Requires conda, conda-lock, and a local installation of TeX Live. If you want to run the inverse planning models, you need to have the WebPPL executable in your PATH
with the webppl-json add-on.
The example below uses the conda-lock.yml
file to create an environment where the package versions are pinned to this project's specifications, which is recommend for reproducibility. If the lock file cannot resolve the dependencies for your system, you can use the environment.yml
file to create an environment with the latest package versions.
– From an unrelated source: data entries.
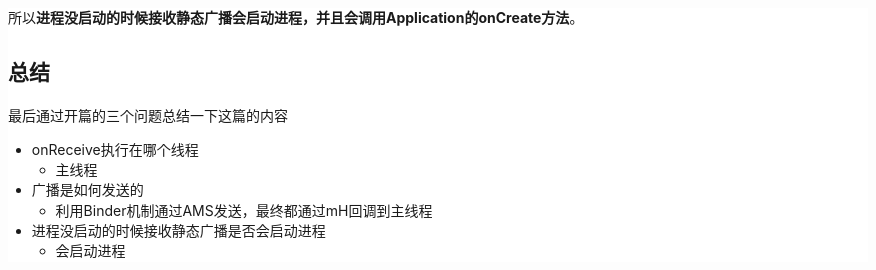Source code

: 所以**进程没启动的时候接收静态广播会启动进程，并且会调用Application的onCreate方法**。

## 总结

最后通过开篇的三个问题总结一下这篇的内容

- onReceive执行在哪个线程 
  - 主线程 
- 广播是如何发送的 
  - 利用Binder机制通过AMS发送，最终都通过mH回调到主线程 
- 进程没启动的时候接收静态广播是否会启动进程 
  - 会启动进程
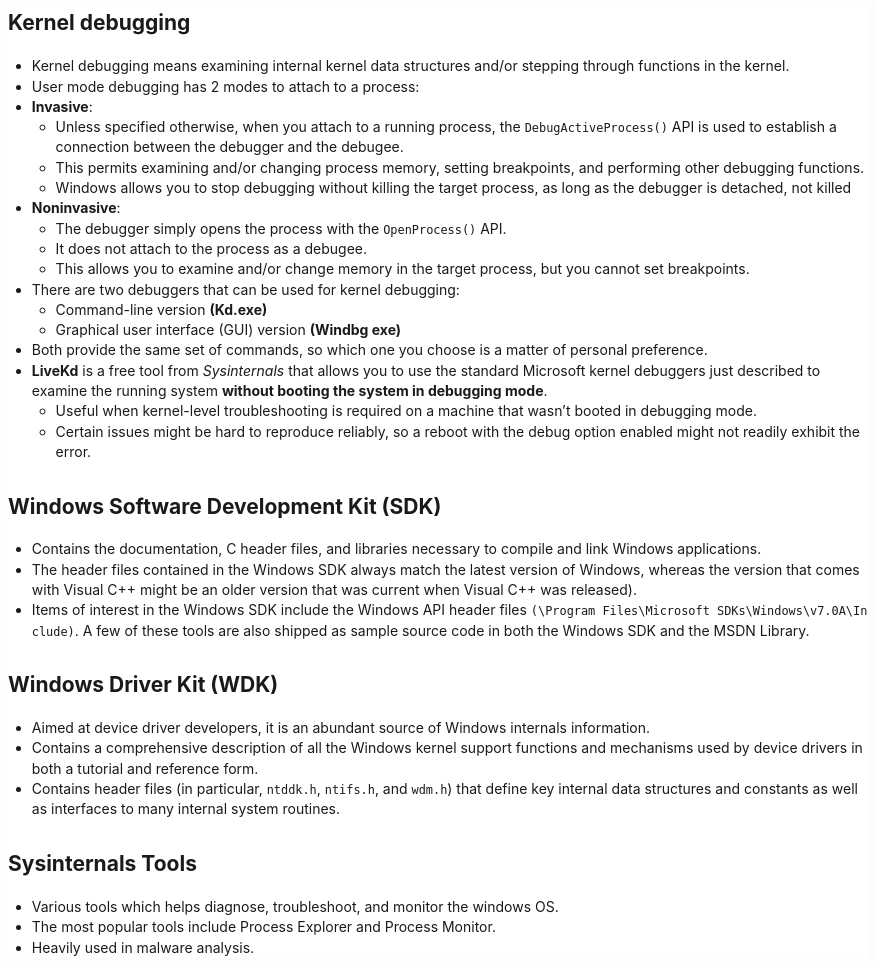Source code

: ## Kernel debugging

- Kernel debugging means examining internal kernel data structures and/or stepping through functions in the kernel.
- User mode debugging has 2 modes to attach to a process:
- **Invasive**:
  - Unless specified otherwise, when you attach to a running process, the `DebugActiveProcess()` API is used to establish a connection between the debugger and the debugee.
  - This permits examining and/or changing process memory, setting breakpoints, and performing other debugging functions.
  - Windows allows you to stop debugging without killing the target process, as long as the debugger is detached, not killed
- **Noninvasive**:
  - The debugger simply opens the process with the `OpenProcess()` API.
  - It does not attach to the process as a debugee.
  - This allows you to examine and/or change memory in the target process, but you cannot set breakpoints.
- There are two debuggers that can be used for kernel debugging:
  - Command-line version **(Kd.exe)**
  - Graphical user interface (GUI) version **(Windbg exe)**
- Both provide the same set of commands, so which one you choose is a matter of personal preference.
- **LiveKd** is a free tool from _Sysinternals_ that allows you to use the standard Microsoft kernel debuggers just described to examine the running system **without booting the system in debugging mode**.
  - Useful when kernel-level troubleshooting is required on a machine that wasn’t booted in debugging mode.
  - Certain issues might be hard to reproduce reliably, so a reboot with the debug option enabled might not readily exhibit the error.

## Windows Software Development Kit (SDK)

- Contains the documentation, C header files, and libraries necessary to compile and link Windows applications.
- The header files contained in the Windows SDK always match the latest version of Windows, whereas the version that comes with Visual C++ might be an older version that was current when Visual C++ was released).
- Items of interest in the Windows SDK include the Windows API header files `(\Program Files\Microsoft SDKs\Windows\v7.0A\Include)`. A few of these tools are also shipped as sample source code in both the Windows SDK and the MSDN Library.

## Windows Driver Kit (WDK)

- Aimed at device driver developers, it is an abundant source of Windows internals information.
- Contains a comprehensive description of all the Windows kernel support functions and mechanisms used by device drivers in both a tutorial and reference form.
- Contains header files (in particular, `ntddk.h`, `ntifs.h`, and `wdm.h`) that define key internal data structures and constants as well as interfaces to many internal system routines.

## Sysinternals Tools

- Various tools which helps diagnose, troubleshoot, and monitor the windows OS.
- The most popular tools include Process Explorer and Process Monitor.
- Heavily used in malware analysis.
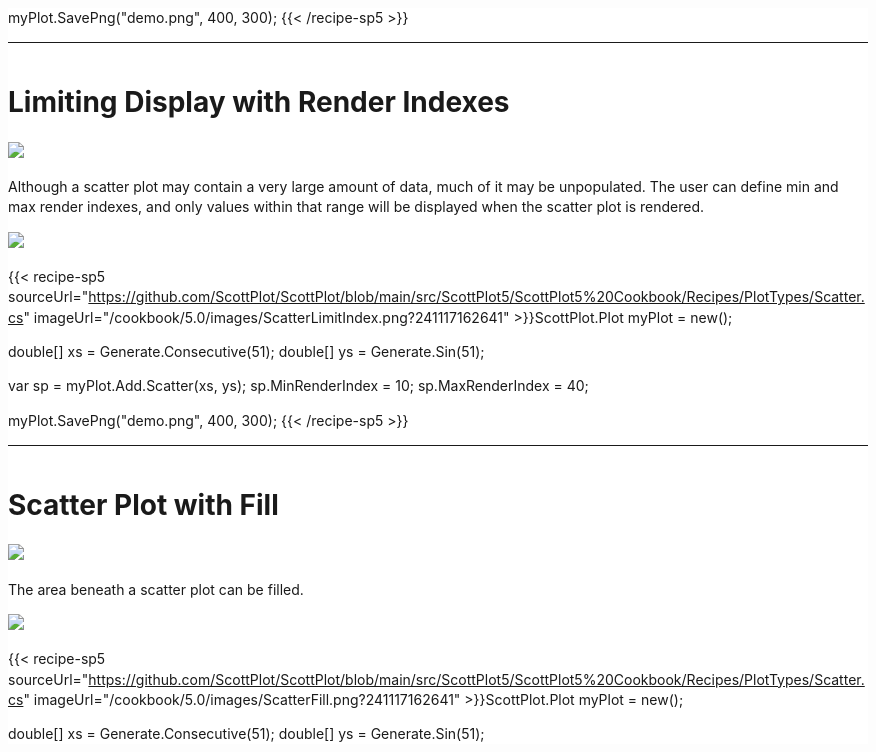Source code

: myPlot.SavePng("demo.png", 400, 300);
{{< /recipe-sp5 >}}

<hr class='my-5 invisible'>



<div class='d-flex align-items-center mt-5'>
<h1 class='me-2 text-dark my-0 border-0'>Limiting Display with Render Indexes</h1>
<a href='/cookbook/5.0/Scatter/ScatterLimitIndex' target='_blank'>
<img src='/images/icons/new-window.svg' style='height: 2rem;' class='new-window-icon'>
</a>
</div>

Although a scatter plot may contain a very large amount of data, much of it may be unpopulated. The user can define min and max render indexes, and only values within that range will be displayed when the scatter plot is rendered.

[![](/cookbook/5.0/images/ScatterLimitIndex.png?241117162641)](/cookbook/5.0/images/ScatterLimitIndex.png?241117162641)

{{< recipe-sp5 sourceUrl="https://github.com/ScottPlot/ScottPlot/blob/main/src/ScottPlot5/ScottPlot5%20Cookbook/Recipes/PlotTypes/Scatter.cs" imageUrl="/cookbook/5.0/images/ScatterLimitIndex.png?241117162641" >}}ScottPlot.Plot myPlot = new();

double[] xs = Generate.Consecutive(51);
double[] ys = Generate.Sin(51);

var sp = myPlot.Add.Scatter(xs, ys);
sp.MinRenderIndex = 10;
sp.MaxRenderIndex = 40;

myPlot.SavePng("demo.png", 400, 300);
{{< /recipe-sp5 >}}

<hr class='my-5 invisible'>



<div class='d-flex align-items-center mt-5'>
<h1 class='me-2 text-dark my-0 border-0'>Scatter Plot with Fill</h1>
<a href='/cookbook/5.0/Scatter/ScatterFill' target='_blank'>
<img src='/images/icons/new-window.svg' style='height: 2rem;' class='new-window-icon'>
</a>
</div>

The area beneath a scatter plot can be filled.

[![](/cookbook/5.0/images/ScatterFill.png?241117162641)](/cookbook/5.0/images/ScatterFill.png?241117162641)

{{< recipe-sp5 sourceUrl="https://github.com/ScottPlot/ScottPlot/blob/main/src/ScottPlot5/ScottPlot5%20Cookbook/Recipes/PlotTypes/Scatter.cs" imageUrl="/cookbook/5.0/images/ScatterFill.png?241117162641" >}}ScottPlot.Plot myPlot = new();

double[] xs = Generate.Consecutive(51);
double[] ys = Generate.Sin(51);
Simply replace the conda-lock install ...
line with conda env create -f environment.yml
.
### Clone git repo to the current working directory
git clone --branch main https://github.com/daeh/computed-appraisals.git computed-appraisals
### Enter the new directory
cd computed-appraisals
### (optional but recommended)
### Add the "dataOut" directory that you downloaded from OSF in order to use the cached model
### Create the conda environment
conda-lock install --name envcam conda-lock.yml
### Activate the conda environment
conda activate envcam
### Run the python code
python ./code/cam_main.py --projectdir $(pwd)
The conda environment name is arbitrary (you can replace envcam
with a different label).
If you use a strategy other than conda or Docker to manage python environments, you can install the dependencies using the requirements.txt
file located in the root directory of the project. You need to have TeX Live installed locally. If you want to run the inverse planning models, you need to have the WebPPL executable in your PATH
with the webppl-json add-on.
Different hardware architectures lead to very small differences in floating point operations. In our experience, setting a random seed causes PyTorch
to initialize at the same values, but update steps of the Adam optimizer exhibit minuscule differences depending on the platform (e.g. Intel Xeon E5
vs Intel Xeon Gold
cores). As such, rerunning the PyTorch
models may yield results that show small numerical differences from the cached data.